* WHAT YOU HAVE TO DO:
No pictures, nothing altered: return the data below.

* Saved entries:
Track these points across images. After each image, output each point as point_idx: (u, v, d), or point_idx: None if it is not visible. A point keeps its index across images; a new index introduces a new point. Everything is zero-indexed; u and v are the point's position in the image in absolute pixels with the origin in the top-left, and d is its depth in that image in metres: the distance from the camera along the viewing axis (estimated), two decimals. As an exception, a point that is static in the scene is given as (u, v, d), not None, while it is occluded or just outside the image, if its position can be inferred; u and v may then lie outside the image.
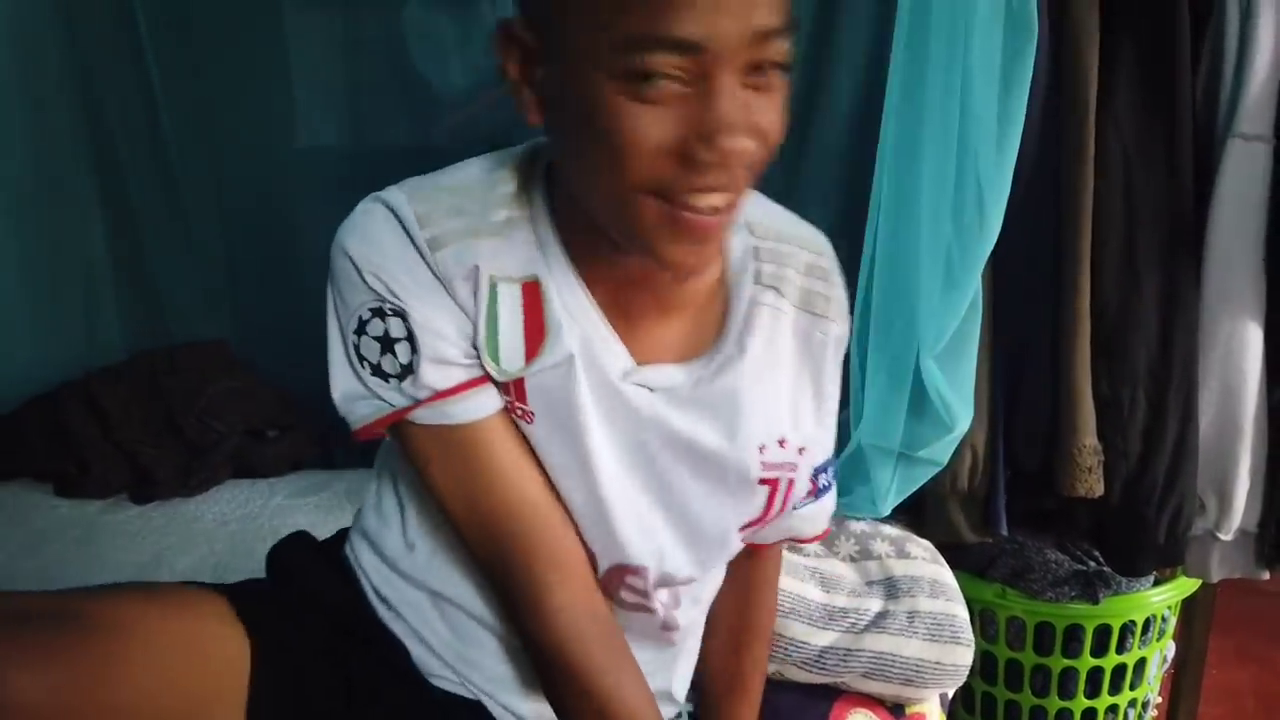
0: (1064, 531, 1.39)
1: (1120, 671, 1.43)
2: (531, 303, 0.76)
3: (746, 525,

* WRITTEN REPLY:
Track these points across images. After each image, output each point as point_idx: (u, v, d), or point_idx: None if it is not visible. A point keeps its index across images; a new index introduces a new point. Everything is zero-indexed; u and v are the point's position in the image in absolute pixels with the origin in the top-left, and d is its depth in that image in metres: the distance from the camera along the viewing axis (estimated), two decimals. As an exception, a point that is static in the scene is given as (u, v, d), not None, while it is occluded or just outside the image, if its position can be inferred; u and v may then lie outside the image.
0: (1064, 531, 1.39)
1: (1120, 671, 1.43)
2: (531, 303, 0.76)
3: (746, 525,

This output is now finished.